■ **REQUIRED ACTION**
Print out each entry below exactly, please.

■ **ENTRIES SUPPLIED**
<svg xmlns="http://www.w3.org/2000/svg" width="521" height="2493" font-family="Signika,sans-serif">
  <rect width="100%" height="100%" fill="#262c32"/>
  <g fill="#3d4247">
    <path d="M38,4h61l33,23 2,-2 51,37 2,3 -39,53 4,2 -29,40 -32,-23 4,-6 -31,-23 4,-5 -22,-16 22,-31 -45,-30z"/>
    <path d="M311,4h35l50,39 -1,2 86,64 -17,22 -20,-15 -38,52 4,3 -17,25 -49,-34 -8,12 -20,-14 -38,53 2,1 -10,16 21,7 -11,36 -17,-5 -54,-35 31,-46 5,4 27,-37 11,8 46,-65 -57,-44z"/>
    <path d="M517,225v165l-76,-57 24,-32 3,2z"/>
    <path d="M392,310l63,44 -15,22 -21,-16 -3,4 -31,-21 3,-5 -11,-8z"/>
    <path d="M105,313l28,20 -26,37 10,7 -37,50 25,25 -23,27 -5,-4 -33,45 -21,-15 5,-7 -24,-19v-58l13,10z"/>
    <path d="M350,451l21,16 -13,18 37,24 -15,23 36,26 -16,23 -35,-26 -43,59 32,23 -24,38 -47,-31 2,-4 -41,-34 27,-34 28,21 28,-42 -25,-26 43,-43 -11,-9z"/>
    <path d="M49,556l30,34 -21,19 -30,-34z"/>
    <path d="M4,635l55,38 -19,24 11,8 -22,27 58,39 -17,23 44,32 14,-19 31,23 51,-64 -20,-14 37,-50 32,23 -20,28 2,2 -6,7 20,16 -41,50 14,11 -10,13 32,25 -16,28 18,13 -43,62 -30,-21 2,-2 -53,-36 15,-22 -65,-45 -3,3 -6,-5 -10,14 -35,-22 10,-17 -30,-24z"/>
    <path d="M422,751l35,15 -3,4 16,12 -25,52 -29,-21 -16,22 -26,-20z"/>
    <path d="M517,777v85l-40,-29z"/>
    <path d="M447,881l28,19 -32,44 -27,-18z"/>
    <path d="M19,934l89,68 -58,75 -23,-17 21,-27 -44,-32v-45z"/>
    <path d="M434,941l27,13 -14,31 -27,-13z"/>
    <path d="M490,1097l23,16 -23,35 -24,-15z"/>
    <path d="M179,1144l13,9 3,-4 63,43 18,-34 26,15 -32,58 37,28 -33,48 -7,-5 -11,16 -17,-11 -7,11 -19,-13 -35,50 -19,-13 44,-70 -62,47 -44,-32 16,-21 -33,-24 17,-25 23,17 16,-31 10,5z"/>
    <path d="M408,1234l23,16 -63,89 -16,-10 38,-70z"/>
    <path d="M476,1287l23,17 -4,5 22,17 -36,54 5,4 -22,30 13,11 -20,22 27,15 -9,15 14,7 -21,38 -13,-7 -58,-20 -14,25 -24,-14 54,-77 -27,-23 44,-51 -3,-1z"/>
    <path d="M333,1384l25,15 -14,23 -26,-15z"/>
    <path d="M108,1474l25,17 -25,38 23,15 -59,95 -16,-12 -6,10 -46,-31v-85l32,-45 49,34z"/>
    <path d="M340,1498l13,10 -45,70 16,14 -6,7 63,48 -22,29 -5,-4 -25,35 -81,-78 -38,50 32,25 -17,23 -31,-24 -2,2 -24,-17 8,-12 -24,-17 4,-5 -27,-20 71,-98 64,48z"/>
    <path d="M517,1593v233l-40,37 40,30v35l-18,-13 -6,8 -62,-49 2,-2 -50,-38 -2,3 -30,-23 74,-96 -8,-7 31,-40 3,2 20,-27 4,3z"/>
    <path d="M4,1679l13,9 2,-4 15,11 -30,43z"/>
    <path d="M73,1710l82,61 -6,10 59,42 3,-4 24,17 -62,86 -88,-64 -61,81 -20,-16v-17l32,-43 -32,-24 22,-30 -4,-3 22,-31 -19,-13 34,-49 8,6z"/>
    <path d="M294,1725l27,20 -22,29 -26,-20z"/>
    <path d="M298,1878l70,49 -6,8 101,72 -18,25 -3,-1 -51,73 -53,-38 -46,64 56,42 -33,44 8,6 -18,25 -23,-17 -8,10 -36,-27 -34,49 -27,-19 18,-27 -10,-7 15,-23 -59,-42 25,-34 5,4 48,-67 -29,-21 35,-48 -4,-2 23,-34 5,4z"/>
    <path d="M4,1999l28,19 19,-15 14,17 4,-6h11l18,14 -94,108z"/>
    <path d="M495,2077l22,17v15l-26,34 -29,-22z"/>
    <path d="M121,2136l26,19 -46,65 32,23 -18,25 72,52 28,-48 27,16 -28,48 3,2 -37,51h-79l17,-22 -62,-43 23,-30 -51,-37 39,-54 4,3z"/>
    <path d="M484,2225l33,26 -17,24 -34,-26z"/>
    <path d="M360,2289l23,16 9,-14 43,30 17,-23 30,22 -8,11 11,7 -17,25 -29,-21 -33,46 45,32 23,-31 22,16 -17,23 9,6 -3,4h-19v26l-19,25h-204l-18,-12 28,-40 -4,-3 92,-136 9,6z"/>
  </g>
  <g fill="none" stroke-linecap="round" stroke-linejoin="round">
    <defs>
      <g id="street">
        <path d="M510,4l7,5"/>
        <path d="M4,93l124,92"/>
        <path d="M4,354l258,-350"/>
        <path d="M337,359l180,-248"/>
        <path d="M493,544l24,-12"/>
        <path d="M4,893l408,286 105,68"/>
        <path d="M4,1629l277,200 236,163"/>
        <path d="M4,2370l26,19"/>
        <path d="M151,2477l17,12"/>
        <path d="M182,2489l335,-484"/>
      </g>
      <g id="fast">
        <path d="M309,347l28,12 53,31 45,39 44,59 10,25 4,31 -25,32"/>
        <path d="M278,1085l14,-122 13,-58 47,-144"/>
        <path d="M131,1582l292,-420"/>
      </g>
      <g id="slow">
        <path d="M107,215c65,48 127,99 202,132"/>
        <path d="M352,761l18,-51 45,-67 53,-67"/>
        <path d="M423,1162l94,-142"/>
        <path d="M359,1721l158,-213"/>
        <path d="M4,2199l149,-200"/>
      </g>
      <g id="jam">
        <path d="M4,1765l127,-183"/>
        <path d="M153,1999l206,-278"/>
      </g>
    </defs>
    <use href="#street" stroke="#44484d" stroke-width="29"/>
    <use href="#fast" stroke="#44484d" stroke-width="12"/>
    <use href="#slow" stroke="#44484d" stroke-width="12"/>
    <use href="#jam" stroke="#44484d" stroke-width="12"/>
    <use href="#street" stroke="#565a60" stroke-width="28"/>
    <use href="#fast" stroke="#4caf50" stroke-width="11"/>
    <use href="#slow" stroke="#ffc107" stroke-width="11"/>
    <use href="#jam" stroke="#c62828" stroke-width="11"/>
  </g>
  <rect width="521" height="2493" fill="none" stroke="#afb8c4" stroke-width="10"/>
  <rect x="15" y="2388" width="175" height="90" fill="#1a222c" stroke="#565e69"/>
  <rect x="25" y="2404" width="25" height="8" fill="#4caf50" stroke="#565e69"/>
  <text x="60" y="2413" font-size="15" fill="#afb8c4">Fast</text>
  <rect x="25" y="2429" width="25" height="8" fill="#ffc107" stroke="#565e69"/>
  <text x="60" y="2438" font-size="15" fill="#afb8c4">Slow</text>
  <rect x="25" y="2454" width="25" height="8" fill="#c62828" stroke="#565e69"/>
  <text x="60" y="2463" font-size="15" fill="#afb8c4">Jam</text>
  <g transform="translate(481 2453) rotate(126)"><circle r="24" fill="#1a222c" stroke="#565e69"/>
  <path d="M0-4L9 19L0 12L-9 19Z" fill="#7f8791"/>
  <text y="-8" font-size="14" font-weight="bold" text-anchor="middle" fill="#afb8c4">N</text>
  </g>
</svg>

■ **PROBLEM SOLUTION**
<svg xmlns="http://www.w3.org/2000/svg" width="521" height="2493" font-family="Signika,sans-serif">
  <rect width="100%" height="100%" fill="#262c32"/>
  <g fill="#3d4247">
    <path d="M38,4h61l33,23 2,-2 51,37 2,3 -39,53 4,2 -29,40 -32,-23 4,-6 -31,-23 4,-5 -22,-16 22,-31 -45,-30z"/>
    <path d="M311,4h35l50,39 -1,2 86,64 -17,22 -20,-15 -38,52 4,3 -17,25 -49,-34 -8,12 -20,-14 -38,53 2,1 -10,16 21,7 -11,36 -17,-5 -54,-35 31,-46 5,4 27,-37 11,8 46,-65 -57,-44z"/>
    <path d="M517,225v165l-76,-57 24,-32 3,2z"/>
    <path d="M392,310l63,44 -15,22 -21,-16 -3,4 -31,-21 3,-5 -11,-8z"/>
    <path d="M105,313l28,20 -26,37 10,7 -37,50 25,25 -23,27 -5,-4 -33,45 -21,-15 5,-7 -24,-19v-58l13,10z"/>
    <path d="M350,451l21,16 -13,18 37,24 -15,23 36,26 -16,23 -35,-26 -43,59 32,23 -24,38 -47,-31 2,-4 -41,-34 27,-34 28,21 28,-42 -25,-26 43,-43 -11,-9z"/>
    <path d="M49,556l30,34 -21,19 -30,-34z"/>
    <path d="M4,635l55,38 -19,24 11,8 -22,27 58,39 -17,23 44,32 14,-19 31,23 51,-64 -20,-14 37,-50 32,23 -20,28 2,2 -6,7 20,16 -41,50 14,11 -10,13 32,25 -16,28 18,13 -43,62 -30,-21 2,-2 -53,-36 15,-22 -65,-45 -3,3 -6,-5 -10,14 -35,-22 10,-17 -30,-24z"/>
    <path d="M422,751l35,15 -3,4 16,12 -25,52 -29,-21 -16,22 -26,-20z"/>
    <path d="M517,777v85l-40,-29z"/>
    <path d="M447,881l28,19 -32,44 -27,-18z"/>
    <path d="M19,934l89,68 -58,75 -23,-17 21,-27 -44,-32v-45z"/>
    <path d="M434,941l27,13 -14,31 -27,-13z"/>
    <path d="M490,1097l23,16 -23,35 -24,-15z"/>
    <path d="M179,1144l13,9 3,-4 63,43 18,-34 26,15 -32,58 37,28 -33,48 -7,-5 -11,16 -17,-11 -7,11 -19,-13 -35,50 -19,-13 44,-70 -62,47 -44,-32 16,-21 -33,-24 17,-25 23,17 16,-31 10,5z"/>
    <path d="M408,1234l23,16 -63,89 -16,-10 38,-70z"/>
    <path d="M476,1287l23,17 -4,5 22,17 -36,54 5,4 -22,30 13,11 -20,22 27,15 -9,15 14,7 -21,38 -13,-7 -58,-20 -14,25 -24,-14 54,-77 -27,-23 44,-51 -3,-1z"/>
    <path d="M333,1384l25,15 -14,23 -26,-15z"/>
    <path d="M108,1474l25,17 -25,38 23,15 -59,95 -16,-12 -6,10 -46,-31v-85l32,-45 49,34z"/>
    <path d="M340,1498l13,10 -45,70 16,14 -6,7 63,48 -22,29 -5,-4 -25,35 -81,-78 -38,50 32,25 -17,23 -31,-24 -2,2 -24,-17 8,-12 -24,-17 4,-5 -27,-20 71,-98 64,48z"/>
    <path d="M517,1593v233l-40,37 40,30v35l-18,-13 -6,8 -62,-49 2,-2 -50,-38 -2,3 -30,-23 74,-96 -8,-7 31,-40 3,2 20,-27 4,3z"/>
    <path d="M4,1679l13,9 2,-4 15,11 -30,43z"/>
    <path d="M73,1710l82,61 -6,10 59,42 3,-4 24,17 -62,86 -88,-64 -61,81 -20,-16v-17l32,-43 -32,-24 22,-30 -4,-3 22,-31 -19,-13 34,-49 8,6z"/>
    <path d="M294,1725l27,20 -22,29 -26,-20z"/>
    <path d="M298,1878l70,49 -6,8 101,72 -18,25 -3,-1 -51,73 -53,-38 -46,64 56,42 -33,44 8,6 -18,25 -23,-17 -8,10 -36,-27 -34,49 -27,-19 18,-27 -10,-7 15,-23 -59,-42 25,-34 5,4 48,-67 -29,-21 35,-48 -4,-2 23,-34 5,4z"/>
    <path d="M4,1999l28,19 19,-15 14,17 4,-6h11l18,14 -94,108z"/>
    <path d="M495,2077l22,17v15l-26,34 -29,-22z"/>
    <path d="M121,2136l26,19 -46,65 32,23 -18,25 72,52 28,-48 27,16 -28,48 3,2 -37,51h-79l17,-22 -62,-43 23,-30 -51,-37 39,-54 4,3z"/>
    <path d="M484,2225l33,26 -17,24 -34,-26z"/>
    <path d="M360,2289l23,16 9,-14 43,30 17,-23 30,22 -8,11 11,7 -17,25 -29,-21 -33,46 45,32 23,-31 22,16 -17,23 9,6 -3,4h-19v26l-19,25h-204l-18,-12 28,-40 -4,-3 92,-136 9,6z"/>
  </g>
  <g fill="none" stroke-linecap="round" stroke-linejoin="round">
    <defs>
      <g id="street">
        <path d="M510,4l7,5"/>
        <path d="M4,93l124,92"/>
        <path d="M4,354l258,-350"/>
        <path d="M337,359l180,-248"/>
        <path d="M493,544l24,-12"/>
        <path d="M4,893l408,286 105,68"/>
        <path d="M4,1629l277,200 236,163"/>
        <path d="M4,2370l26,19"/>
        <path d="M151,2477l17,12"/>
        <path d="M182,2489l335,-484"/>
      </g>
      <g id="fast">
        <path d="M309,347l28,12 53,31 45,39 44,59 10,25 4,31 -25,32"/>
        <path d="M278,1085l14,-122 13,-58 47,-144"/>
        <path d="M131,1582l292,-420"/>
      </g>
      <g id="slow">
        <path d="M107,215c65,48 127,99 202,132"/>
        <path d="M352,761l18,-51 45,-67 53,-67"/>
        <path d="M423,1162l94,-142"/>
        <path d="M359,1721l158,-213"/>
        <path d="M4,2199l149,-200"/>
      </g>
      <g id="jam">
        <path d="M4,1765l127,-183"/>
        <path d="M153,1999l206,-278"/>
      </g>
    </defs>
    <use href="#street" stroke="#44484d" stroke-width="29"/>
    <use href="#fast" stroke="#44484d" stroke-width="12"/>
    <use href="#slow" stroke="#44484d" stroke-width="12"/>
    <use href="#jam" stroke="#44484d" stroke-width="12"/>
    <use href="#street" stroke="#565a60" stroke-width="28"/>
    <use href="#fast" stroke="#4caf50" stroke-width="11"/>
    <use href="#slow" stroke="#ffc107" stroke-width="11"/>
    <use href="#jam" stroke="#c62828" stroke-width="11"/>
  </g>
  <rect width="521" height="2493" fill="none" stroke="#afb8c4" stroke-width="10"/>
  <rect x="15" y="2388" width="175" height="90" fill="#1a222c" stroke="#565e69"/>
  <rect x="25" y="2404" width="25" height="8" fill="#4caf50" stroke="#565e69"/>
  <text x="60" y="2413" font-size="15" fill="#afb8c4">Fast</text>
  <rect x="25" y="2429" width="25" height="8" fill="#ffc107" stroke="#565e69"/>
  <text x="60" y="2438" font-size="15" fill="#afb8c4">Slow</text>
  <rect x="25" y="2454" width="25" height="8" fill="#c62828" stroke="#565e69"/>
  <text x="60" y="2463" font-size="15" fill="#afb8c4">Jam</text>
  <g transform="translate(481 2453) rotate(126)"><circle r="24" fill="#1a222c" stroke="#565e69"/>
  <path d="M0-4L9 19L0 12L-9 19Z" fill="#7f8791"/>
  <text y="-8" font-size="14" font-weight="bold" text-anchor="middle" fill="#afb8c4">N</text>
  </g>
</svg>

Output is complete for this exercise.